Darknets are encrypted peer-to-peer networks normally used to communicate files between closed groups of people. Most darknets require a certain level of technological literacy to set up and maintain, including taking care of the necessary servers. However, HP researchers Billy Hoffman and Matt Wood plan next week to demonstrate a browser-based darknet called "Veiled," which they claim requires little proficiency to set up and run.
"This will really lower the barriers to participation," Wood told ZDNet UK. "If you want to create a darknet, you can send an encrypted e-mail saying, 'Here's the URL.' When (the recipient visits) the Web site, the browser can just get (the darknet application) going."
Hoffman and Wood are scheduled to demonstrate the technology next week at the Black Hat security conference in Las Vegas.
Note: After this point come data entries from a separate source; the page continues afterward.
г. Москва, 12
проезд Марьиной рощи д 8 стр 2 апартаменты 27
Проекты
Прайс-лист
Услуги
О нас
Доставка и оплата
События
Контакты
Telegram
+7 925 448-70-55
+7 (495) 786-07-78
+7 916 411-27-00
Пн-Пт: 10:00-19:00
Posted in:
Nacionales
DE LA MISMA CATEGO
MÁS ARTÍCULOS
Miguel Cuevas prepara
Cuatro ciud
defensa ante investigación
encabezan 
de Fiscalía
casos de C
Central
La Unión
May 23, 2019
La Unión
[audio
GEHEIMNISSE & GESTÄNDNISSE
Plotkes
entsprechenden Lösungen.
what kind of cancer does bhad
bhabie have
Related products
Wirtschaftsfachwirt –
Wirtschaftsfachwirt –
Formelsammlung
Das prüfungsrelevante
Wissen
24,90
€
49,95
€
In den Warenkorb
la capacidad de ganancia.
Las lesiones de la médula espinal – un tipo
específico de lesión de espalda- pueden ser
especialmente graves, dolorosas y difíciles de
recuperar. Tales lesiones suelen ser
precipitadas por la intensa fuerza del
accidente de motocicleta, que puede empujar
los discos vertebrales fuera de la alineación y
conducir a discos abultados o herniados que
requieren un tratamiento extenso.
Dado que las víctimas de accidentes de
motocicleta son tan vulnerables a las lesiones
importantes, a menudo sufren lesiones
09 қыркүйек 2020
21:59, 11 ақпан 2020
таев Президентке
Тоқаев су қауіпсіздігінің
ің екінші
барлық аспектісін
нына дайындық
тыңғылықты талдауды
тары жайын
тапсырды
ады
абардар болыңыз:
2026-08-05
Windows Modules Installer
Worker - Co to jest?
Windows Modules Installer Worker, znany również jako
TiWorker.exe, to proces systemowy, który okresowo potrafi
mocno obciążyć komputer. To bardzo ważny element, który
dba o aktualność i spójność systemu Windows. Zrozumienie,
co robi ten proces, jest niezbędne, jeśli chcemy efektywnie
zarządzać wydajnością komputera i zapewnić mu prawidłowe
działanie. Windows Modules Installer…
Wood said HP does not want to turn the project into a commercial product. While the company does not plan to make the source code available, the researchers do plan to open source their idea, so to speak, so other security researchers can "pick up the baton."
"HP has no desire to patent or copyright or release any code," Wood said. "Black Hat is one of the top security conferences, and we want to get this cool idea into the hands of people who are really smart."
Businesses could use browser-based darknets to set up workgroups to exchange commercially sensitive information, or to have a means of making anonymous suggestions to management, Wood said. "I like the idea of a suggestions box on the Web," he said. "It provides an anonymous way to make suggestions to your boss."
HP's darknet research came about when the researchers realized the potential of new browser technologies, according to Wood.
Browsers with HTML 5 support--such as recent versions of Firefox, Safari and Internet Explorer--allow files to be stored "persistently" on the client, for working on them when offline. This feature, coupled with the distributed grid-computing nature of a darknet, means files can be effectively uploaded in perpetuity, even when the initial browser has been shut down. It also makes the darknet resilient, said Wood.
"One of the benefits of a darknet is that they are distributed," said Wood. "To destroy it, you would have to take down all of the clients, because if one server gets compromised, you just shift to a different server. They can hop around."